My daughter began flipping through one of my New Jersey ASK review workbooks. She asked, “When is the NJ ASK test?”
When I told her the date, she moaned, “Oh, no! It’s almost here! I hate it!”
Upon further questioning, I learned the root of her anxiety: “It’s so stressful, and it’s all the teachers talk about!”
I began to wonder, as a parent and teacher, if other children find the test as stressful and anxiety-inducing as my daughter does. I found that I was not the only one who has noticed the growing phenomenon of standardized test anxiety. In fact, some researchers have identified a stress gene that may explain why some people experience more anxiety on standardized tests than others. In addition to scientific research, there are countless anecdotes from parents and teachers who have expressed feelings of frustration in how best to help their children relax before a high-stakes test.
Clearly, test-taking stress is a very real concern for many children. If we could help them manage their stress more effectively, then tests like the NJ ASK wouldn’t fill children with such dread and apprehension. With this in mind, I began to look into ways I could help my two children and my classroom students minimize stress while still putting forth their best effort on this important assessment. Below are some tips that may help you as a parent, teacher, or both:
First, consider your own attitude regarding the test:
Do you, as a parent or teacher, treat the test as the be-all and end-all? Do you send the unspoken message that a child is “good” or “bad” depending on his or her performance? If you are honest with yourself, you can work to temper some of your own anxieties and instead promote a positive message – the test, while an important measure of achievement, is just one facet of the total child. Focus on helping children prepare the best they can. Convey the idea that theireffort and hard work will pay off.
Understand the consequences of stress:
Needless worry can prove not only to be wasted energy, but also could have an adverse effect on overall performance. Some studies have shown that undue amounts of stress can lead to negative side effects, including sleep disturbances, lack of appetite, and even temporary memory loss!
Acknowledge your child’s feelings:
Just knowing that you care and understand can lessen anxious feelings. On the other hand, if you dismiss or minimize your child’s concerns, he or she may feel ignored or abnormal for experiencing these emotions.
Talk your child through the fear:
Sometimes, discussing the worst-case scenario can actually help allay a child’s worries. If, for instance, your child fears that doing poorly on the test will lead to retention, you can easily put your child at ease with the message that this will not happen. Sometimes a child fears the unknown, but once he or she understands what really will or will not happen, the worries disappear!

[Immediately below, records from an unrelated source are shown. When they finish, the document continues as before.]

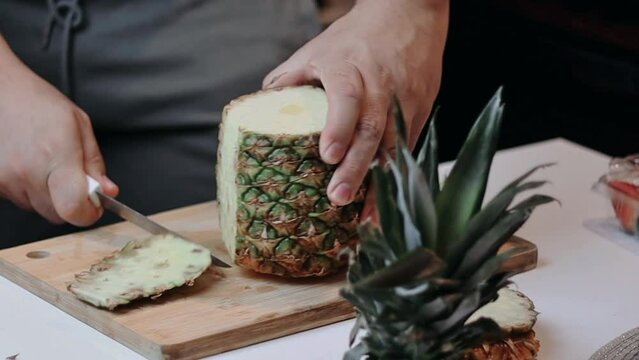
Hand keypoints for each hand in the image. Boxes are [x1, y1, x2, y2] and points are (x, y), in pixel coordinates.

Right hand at [0, 36, 117, 225]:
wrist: (0, 92)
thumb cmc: (38, 104)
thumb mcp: (80, 126)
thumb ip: (95, 163)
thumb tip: (107, 191)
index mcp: (56, 156)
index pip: (74, 209)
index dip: (88, 214)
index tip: (94, 207)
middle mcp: (28, 171)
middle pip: (58, 214)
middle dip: (70, 201)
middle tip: (70, 177)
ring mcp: (6, 179)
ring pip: (38, 208)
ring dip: (48, 194)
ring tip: (45, 163)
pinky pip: (19, 199)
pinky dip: (28, 189)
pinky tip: (28, 165)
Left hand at [264, 0, 448, 211]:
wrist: (409, 14)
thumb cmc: (357, 35)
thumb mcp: (318, 48)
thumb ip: (291, 78)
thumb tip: (265, 108)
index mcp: (351, 67)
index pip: (347, 97)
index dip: (338, 126)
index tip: (327, 155)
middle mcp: (381, 86)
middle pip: (371, 130)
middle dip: (356, 167)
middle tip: (338, 197)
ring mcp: (405, 101)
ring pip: (394, 146)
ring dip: (380, 184)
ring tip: (365, 218)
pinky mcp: (420, 112)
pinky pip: (408, 149)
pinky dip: (396, 178)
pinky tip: (385, 202)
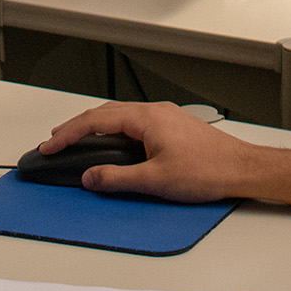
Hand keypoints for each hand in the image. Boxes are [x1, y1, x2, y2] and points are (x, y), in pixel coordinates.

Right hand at [41, 102, 257, 201]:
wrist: (241, 168)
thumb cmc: (208, 169)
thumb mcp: (155, 180)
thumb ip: (118, 178)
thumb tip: (91, 176)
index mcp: (147, 118)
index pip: (96, 120)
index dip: (68, 133)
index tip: (49, 145)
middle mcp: (155, 111)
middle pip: (105, 113)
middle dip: (77, 126)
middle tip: (55, 141)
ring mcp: (165, 116)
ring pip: (120, 116)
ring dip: (96, 127)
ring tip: (77, 141)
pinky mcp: (173, 126)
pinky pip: (134, 122)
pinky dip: (114, 130)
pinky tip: (112, 143)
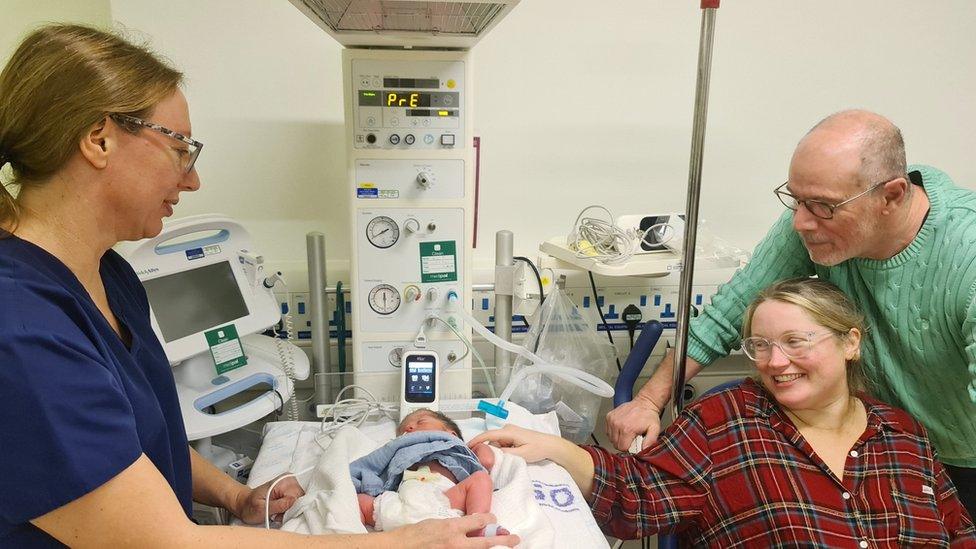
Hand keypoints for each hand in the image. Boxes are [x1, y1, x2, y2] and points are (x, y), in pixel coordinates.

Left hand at [235, 474, 303, 524]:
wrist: (245, 504)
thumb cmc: (250, 506)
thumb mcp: (261, 508)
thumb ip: (278, 505)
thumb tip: (293, 501)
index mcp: (283, 481)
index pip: (297, 498)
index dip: (290, 509)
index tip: (280, 514)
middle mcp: (289, 480)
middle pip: (300, 500)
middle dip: (290, 511)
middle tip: (276, 514)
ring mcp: (291, 485)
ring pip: (300, 503)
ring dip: (289, 511)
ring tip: (276, 512)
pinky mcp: (291, 491)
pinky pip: (297, 503)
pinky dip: (289, 510)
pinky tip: (280, 510)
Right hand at [395, 513, 519, 547]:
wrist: (399, 547)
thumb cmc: (414, 533)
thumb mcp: (435, 522)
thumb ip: (452, 524)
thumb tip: (465, 525)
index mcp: (452, 527)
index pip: (478, 520)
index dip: (489, 519)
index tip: (494, 520)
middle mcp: (456, 542)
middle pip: (486, 542)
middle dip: (503, 540)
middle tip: (515, 539)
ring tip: (504, 548)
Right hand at [468, 424, 572, 463]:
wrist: (550, 445)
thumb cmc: (537, 449)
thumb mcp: (521, 454)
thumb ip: (505, 454)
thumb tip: (491, 454)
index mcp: (508, 431)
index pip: (488, 435)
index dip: (476, 441)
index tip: (466, 447)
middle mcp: (506, 429)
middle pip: (491, 440)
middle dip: (488, 451)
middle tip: (486, 463)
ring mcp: (509, 432)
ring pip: (495, 443)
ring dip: (497, 452)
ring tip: (502, 461)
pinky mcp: (511, 436)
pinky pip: (501, 444)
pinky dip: (501, 451)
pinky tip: (507, 457)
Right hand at [605, 397, 661, 451]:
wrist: (644, 402)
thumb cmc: (649, 415)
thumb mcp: (655, 429)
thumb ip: (650, 441)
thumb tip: (643, 451)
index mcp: (627, 429)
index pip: (622, 448)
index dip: (629, 448)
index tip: (634, 443)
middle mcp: (617, 424)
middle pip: (616, 444)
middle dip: (624, 443)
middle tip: (632, 437)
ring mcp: (611, 420)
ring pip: (611, 438)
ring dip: (618, 438)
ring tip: (627, 432)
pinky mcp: (609, 416)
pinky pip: (608, 431)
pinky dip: (614, 432)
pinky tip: (622, 428)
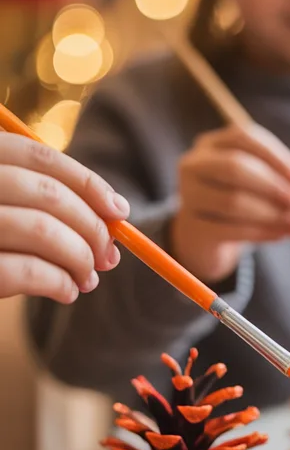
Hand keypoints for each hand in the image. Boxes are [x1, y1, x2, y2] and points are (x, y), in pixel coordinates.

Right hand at [0, 135, 128, 302]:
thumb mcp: (2, 203)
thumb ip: (36, 200)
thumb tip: (111, 217)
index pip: (39, 157)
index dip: (86, 183)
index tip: (118, 211)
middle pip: (47, 195)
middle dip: (90, 227)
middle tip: (107, 256)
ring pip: (41, 231)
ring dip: (78, 258)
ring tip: (87, 279)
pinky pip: (24, 272)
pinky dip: (57, 283)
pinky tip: (66, 292)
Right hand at [171, 122, 289, 283]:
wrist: (208, 236)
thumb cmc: (242, 199)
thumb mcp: (264, 181)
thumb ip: (287, 173)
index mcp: (213, 143)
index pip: (244, 137)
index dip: (277, 156)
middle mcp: (194, 164)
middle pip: (235, 167)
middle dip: (274, 186)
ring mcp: (189, 195)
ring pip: (233, 202)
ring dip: (271, 214)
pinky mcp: (192, 226)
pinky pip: (230, 230)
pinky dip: (261, 233)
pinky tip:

Help your child feel prepared:
Do whatever you can to give your child a sense of efficacy. This can take many forms: assist your son or daughter with test-taking strategies, work through practice problems, help the child understand the directions (especially the vocabulary), and focus on your child’s academic strengths. If you feel that this falls outside your comfort zone, consider practice books and/or tutoring to build your child’s skill set. With increased confidence, your son or daughter will feel ready and able to tackle the test!
As a teacher, look for ways to prepare students properly without becoming ASK-obsessed:
If you have focused on content standards throughout the year, you can rest assured that you have already been preparing your students. In the months prior to the test, help build independence in children by giving them directions similar to the test, familiarize them with the vocabulary and format of the assessment, and give them opportunities to practice problems in a timed format. All of these measures will ease a child’s fear of the unknown and build test-taking confidence.
Remember the basics:
A good breakfast, plenty of rest, and exercise to release excess energy are tried-and-true ways to help students, especially in the days and weeks leading up to the test.
Teach children relaxation techniques:
Deep breathing is one simple way to reduce stress, as is tightening and then relaxing tense muscles in the body. Both of these techniques can be done any time and any place (even during the test!). Be sure to teach children these techniques in advance and provide plenty of practice time. Then, when the “big day” rolls around, relaxation techniques will be second nature.
Have you found other ways to help children manage their stress? Let us know which tips and tricks have worked best for your children and students. By working together, we can all help students manage their tensions and succeed on the test!
Do your children and/or students complain about NJ ASK stress? What tips from this list have worked for your children and students?